(Dataset entries)

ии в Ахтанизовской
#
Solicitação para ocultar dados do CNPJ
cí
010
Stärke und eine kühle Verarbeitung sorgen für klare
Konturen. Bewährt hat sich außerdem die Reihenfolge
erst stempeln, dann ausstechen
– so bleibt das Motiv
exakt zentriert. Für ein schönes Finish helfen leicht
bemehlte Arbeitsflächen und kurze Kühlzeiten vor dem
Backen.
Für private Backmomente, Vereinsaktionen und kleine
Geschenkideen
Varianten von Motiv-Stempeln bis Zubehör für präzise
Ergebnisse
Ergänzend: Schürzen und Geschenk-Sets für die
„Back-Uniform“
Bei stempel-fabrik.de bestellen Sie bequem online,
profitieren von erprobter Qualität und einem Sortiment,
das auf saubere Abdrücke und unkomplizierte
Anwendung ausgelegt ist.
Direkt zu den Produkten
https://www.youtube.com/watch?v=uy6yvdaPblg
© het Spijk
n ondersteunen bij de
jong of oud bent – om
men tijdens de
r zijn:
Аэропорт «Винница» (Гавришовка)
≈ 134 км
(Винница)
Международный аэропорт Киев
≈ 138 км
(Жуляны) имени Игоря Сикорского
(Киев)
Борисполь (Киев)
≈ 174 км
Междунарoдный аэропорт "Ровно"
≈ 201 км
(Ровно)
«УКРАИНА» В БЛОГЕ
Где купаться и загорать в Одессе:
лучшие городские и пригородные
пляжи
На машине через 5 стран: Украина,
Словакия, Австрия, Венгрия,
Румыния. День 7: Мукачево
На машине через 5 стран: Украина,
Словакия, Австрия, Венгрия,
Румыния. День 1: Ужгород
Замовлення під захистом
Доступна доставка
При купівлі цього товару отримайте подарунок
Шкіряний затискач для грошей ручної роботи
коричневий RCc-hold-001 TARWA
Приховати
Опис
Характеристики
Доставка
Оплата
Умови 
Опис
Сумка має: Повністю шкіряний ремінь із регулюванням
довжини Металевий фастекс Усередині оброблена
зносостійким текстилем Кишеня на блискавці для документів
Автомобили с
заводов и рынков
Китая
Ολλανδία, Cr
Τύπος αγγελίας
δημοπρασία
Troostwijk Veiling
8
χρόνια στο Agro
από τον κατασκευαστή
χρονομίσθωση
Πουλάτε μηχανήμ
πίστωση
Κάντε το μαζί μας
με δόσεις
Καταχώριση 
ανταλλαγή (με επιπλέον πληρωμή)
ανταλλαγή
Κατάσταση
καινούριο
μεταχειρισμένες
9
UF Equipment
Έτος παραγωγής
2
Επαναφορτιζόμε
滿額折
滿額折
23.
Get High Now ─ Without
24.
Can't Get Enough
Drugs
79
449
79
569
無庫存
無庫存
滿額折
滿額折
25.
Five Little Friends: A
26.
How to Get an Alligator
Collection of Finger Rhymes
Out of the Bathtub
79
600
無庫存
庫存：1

▶ **WORK ITEM**
Please reproduce each of the lines above verbatim, from the first to the last.

▶ **TASK OUTPUT**
ии в Ахтанизовской
#
Solicitação para ocultar dados do CNPJ
cí
010
Stärke und eine kühle Verarbeitung sorgen für klare
Konturen. Bewährt hat sich außerdem die Reihenfolge
erst stempeln, dann ausstechen
– so bleibt das Motiv
exakt zentriert. Für ein schönes Finish helfen leicht
bemehlte Arbeitsflächen und kurze Kühlzeiten vor dem
Backen.
Für private Backmomente, Vereinsaktionen und kleine
Geschenkideen
Varianten von Motiv-Stempeln bis Zubehör für präzise
Ergebnisse
Ergänzend: Schürzen und Geschenk-Sets für die
„Back-Uniform“
Bei stempel-fabrik.de bestellen Sie bequem online,
profitieren von erprobter Qualität und einem Sortiment,
das auf saubere Abdrücke und unkomplizierte
Anwendung ausgelegt ist.
Direkt zu den Produkten
https://www.youtube.com/watch?v=uy6yvdaPblg
© het Spijk
n ondersteunen bij de
jong of oud bent – om
men tijdens de
r zijn:
Аэропорт «Винница» (Гавришовка)
≈ 134 км
(Винница)
Международный аэропорт Киев
≈ 138 км
(Жуляны) имени Игоря Сикорского
(Киев)
Борисполь (Киев)
≈ 174 км
Междунарoдный аэропорт "Ровно"
≈ 201 км
(Ровно)
«УКРАИНА» В БЛОГЕ
Где купаться и загорать в Одессе:
лучшие городские и пригородные
пляжи
На машине через 5 стран: Украина,
Словакия, Австрия, Венгрия,
Румыния. День 7: Мукачево
На машине через 5 стран: Украина,
Словакия, Австрия, Венгрия,
Румыния. День 1: Ужгород
Замовлення під захистом
Доступна доставка
При купівлі цього товару отримайте подарунок
Шкіряний затискач для грошей ручної роботи
коричневий RCc-hold-001 TARWA
Приховати
Опис
Характеристики
Доставка
Оплата
Умови 
Опис
Сумка має: Повністю шкіряний ремінь із регулюванням
довжини Металевий фастекс Усередині оброблена
зносостійким текстилем Кишеня на блискавці для документів
Автомобили с
заводов и рынков
Китая
Ολλανδία, Cr
Τύπος αγγελίας
δημοπρασία
Troostwijk Veiling
8
χρόνια στο Agro
από τον κατασκευαστή
χρονομίσθωση
Πουλάτε μηχανήμ
πίστωση
Κάντε το μαζί μας
με δόσεις
Καταχώριση 
ανταλλαγή (με επιπλέον πληρωμή)
ανταλλαγή
Κατάσταση
καινούριο
μεταχειρισμένες
9
UF Equipment
Έτος παραγωγής
2
Επαναφορτιζόμε
滿額折
滿額折
23.
Get High Now ─ Without
24.
Can't Get Enough
Drugs
79
449
79
569
無庫存
無庫存
滿額折
滿額折
25.
Five Little Friends: A
26.
How to Get an Alligator
Collection of Finger Rhymes
Out of the Bathtub
79
600
無庫存
庫存：1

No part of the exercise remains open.